Published experience using ¹³¹I mIBG therapy in patients to treat metastatic GE NETs indicates overall responses in the range 40–60 % (Castellani et al. 1991; Hoefnagel and Lewington 2004; Mukherjee et al. 2001) although complete radiological response is rare. Treatment delivers symptom palliation, improved QoL and reduced somatostatin analogue therapy requirements. A retrospective review of 98 patients with refractory, metastatic GE NET who were uniformly treated with ¹³¹I mIBG demonstrated a 38-month increase in median survival among patients who reported symptom palliation and improvement in actuarial survival of 22 % at 5 years (Safford et al. 2004). A trend towards prolonged survival (median 4.7 years) following high activity treatment was reported compared with 1.9 years after low activity therapy, supporting the initial prescription of activities of 15 GBq (Safford et al. 2004). Biochemical response (reduced urinary 5HIAA) and tumour regression by size criteria were observed in 15 % of patients but did not correlate with survival gain. Although it has long been assumed that symptom benefit reflects reduced tumour metabolic function, this contention is not supported by the results obtained. Reported symptom benefit appears consistently higher than can be explained by decreased hormone secretion or tumour mass alone.

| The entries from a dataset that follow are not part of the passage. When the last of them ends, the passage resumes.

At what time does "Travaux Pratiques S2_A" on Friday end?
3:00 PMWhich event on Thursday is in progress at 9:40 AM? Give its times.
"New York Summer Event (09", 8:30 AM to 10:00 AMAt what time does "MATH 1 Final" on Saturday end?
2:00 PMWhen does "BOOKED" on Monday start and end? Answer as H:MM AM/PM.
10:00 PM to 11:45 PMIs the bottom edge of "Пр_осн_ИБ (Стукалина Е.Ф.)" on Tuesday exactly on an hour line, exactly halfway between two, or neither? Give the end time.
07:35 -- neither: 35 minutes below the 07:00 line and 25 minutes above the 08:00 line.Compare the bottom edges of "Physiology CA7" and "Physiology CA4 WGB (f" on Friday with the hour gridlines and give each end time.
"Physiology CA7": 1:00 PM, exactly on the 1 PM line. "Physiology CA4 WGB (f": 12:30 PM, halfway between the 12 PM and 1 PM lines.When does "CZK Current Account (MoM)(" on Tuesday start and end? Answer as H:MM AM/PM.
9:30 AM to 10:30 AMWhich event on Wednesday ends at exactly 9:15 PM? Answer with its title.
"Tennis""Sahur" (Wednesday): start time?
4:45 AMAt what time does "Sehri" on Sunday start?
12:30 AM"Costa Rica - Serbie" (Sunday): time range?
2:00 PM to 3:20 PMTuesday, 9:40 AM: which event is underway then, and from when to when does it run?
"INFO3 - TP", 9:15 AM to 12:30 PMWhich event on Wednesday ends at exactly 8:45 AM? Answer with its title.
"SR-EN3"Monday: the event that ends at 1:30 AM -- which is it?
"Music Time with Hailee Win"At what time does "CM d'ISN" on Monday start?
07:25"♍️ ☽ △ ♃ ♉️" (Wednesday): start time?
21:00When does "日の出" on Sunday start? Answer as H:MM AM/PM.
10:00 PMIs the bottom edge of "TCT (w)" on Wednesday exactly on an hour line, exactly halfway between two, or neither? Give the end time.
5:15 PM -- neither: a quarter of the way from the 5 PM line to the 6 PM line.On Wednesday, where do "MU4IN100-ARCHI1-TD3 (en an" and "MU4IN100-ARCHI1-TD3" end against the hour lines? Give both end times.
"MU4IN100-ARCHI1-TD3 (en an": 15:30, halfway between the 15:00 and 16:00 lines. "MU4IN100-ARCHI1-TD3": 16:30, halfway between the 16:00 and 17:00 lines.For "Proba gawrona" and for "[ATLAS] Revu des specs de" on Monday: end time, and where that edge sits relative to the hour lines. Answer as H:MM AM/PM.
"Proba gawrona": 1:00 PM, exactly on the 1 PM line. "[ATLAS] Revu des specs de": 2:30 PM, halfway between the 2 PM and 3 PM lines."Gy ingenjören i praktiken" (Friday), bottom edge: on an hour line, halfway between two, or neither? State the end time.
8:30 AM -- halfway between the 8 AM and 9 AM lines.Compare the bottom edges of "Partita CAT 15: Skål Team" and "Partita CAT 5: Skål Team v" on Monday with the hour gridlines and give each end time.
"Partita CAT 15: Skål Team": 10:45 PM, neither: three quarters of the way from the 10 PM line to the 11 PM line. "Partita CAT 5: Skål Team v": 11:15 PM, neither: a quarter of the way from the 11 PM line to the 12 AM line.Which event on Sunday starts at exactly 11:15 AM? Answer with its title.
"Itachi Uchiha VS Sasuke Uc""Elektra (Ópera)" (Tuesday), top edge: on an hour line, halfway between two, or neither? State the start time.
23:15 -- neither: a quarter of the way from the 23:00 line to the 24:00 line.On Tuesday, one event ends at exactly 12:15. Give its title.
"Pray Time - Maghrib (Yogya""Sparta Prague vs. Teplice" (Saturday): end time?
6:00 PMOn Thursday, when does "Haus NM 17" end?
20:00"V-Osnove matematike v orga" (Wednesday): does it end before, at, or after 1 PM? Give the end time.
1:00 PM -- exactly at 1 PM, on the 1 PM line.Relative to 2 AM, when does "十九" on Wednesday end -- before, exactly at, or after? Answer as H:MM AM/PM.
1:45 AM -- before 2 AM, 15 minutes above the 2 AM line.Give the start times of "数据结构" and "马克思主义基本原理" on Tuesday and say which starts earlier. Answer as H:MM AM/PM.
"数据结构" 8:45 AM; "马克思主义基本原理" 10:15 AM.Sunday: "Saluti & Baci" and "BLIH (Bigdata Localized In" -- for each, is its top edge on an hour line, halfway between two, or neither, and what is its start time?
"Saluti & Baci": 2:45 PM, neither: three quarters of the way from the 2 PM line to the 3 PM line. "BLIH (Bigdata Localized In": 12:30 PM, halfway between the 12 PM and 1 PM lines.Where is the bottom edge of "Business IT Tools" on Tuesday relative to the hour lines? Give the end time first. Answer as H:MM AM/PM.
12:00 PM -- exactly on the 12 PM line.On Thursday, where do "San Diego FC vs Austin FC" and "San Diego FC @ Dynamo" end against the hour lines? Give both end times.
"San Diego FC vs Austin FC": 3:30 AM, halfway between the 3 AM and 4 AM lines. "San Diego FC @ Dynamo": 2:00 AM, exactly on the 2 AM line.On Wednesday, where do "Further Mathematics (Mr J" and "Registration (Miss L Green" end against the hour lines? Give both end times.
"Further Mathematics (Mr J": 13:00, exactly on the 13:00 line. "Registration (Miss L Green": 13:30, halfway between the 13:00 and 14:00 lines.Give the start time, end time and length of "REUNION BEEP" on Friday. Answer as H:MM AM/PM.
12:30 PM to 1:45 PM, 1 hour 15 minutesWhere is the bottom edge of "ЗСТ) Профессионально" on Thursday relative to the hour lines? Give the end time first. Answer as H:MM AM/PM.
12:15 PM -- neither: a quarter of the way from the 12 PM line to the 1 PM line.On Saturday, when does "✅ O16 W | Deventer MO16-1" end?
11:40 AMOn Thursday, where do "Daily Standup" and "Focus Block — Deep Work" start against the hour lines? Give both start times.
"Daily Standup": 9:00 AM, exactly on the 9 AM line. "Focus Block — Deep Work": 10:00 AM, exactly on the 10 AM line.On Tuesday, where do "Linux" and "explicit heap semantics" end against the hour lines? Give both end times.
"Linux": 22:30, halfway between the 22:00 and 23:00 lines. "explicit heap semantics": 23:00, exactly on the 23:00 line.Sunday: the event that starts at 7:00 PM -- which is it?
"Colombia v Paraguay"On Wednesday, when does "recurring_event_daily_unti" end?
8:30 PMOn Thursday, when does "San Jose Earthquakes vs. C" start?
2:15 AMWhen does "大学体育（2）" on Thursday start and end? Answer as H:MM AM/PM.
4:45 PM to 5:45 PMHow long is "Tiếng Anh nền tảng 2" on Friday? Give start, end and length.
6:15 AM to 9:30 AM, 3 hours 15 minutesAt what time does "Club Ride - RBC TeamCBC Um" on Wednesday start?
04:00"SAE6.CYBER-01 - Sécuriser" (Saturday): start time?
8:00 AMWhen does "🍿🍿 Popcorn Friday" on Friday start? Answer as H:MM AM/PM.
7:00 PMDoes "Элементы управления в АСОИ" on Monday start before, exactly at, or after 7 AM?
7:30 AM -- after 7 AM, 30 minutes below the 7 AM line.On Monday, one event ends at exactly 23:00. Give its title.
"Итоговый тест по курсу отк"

Despite advances in multimodality treatment, 5-year disease-free survival for children with high risk neuroblastoma (NBL) remains poor at 30–45 % (Ladenstein et al. 1998; Matthay et al. 1999). The initial observation that over 90 % of NBLs concentrate mIBG (Leung et al. 1997) prompted the introduction of palliative ¹³¹I mIBG therapy for children with end stage relapsed or primary refractory disease. Even in this unfavourable population, early pooled experience from nine individual centres indicated objective response or disease stabilisation in 49/75 of patients (59 %) (Beierwaltes 1987; Bestagno et al. 1987; Cottino et al. 1987; Fischer et al. 1987; Hartmann et al. 1987; Sanguinetti 1987; Treuner et al. 1987; Troncone et al. 1987; Voûte et al. 1987). This experience led to new approaches designed to improve ¹³¹I mIBG treatment response in NBL. These included activity escalation, incorporating ¹³¹I mIBG treatment within myeloablative regimens and, more recently, multimodality treatment combining mIBG with chemotherapy.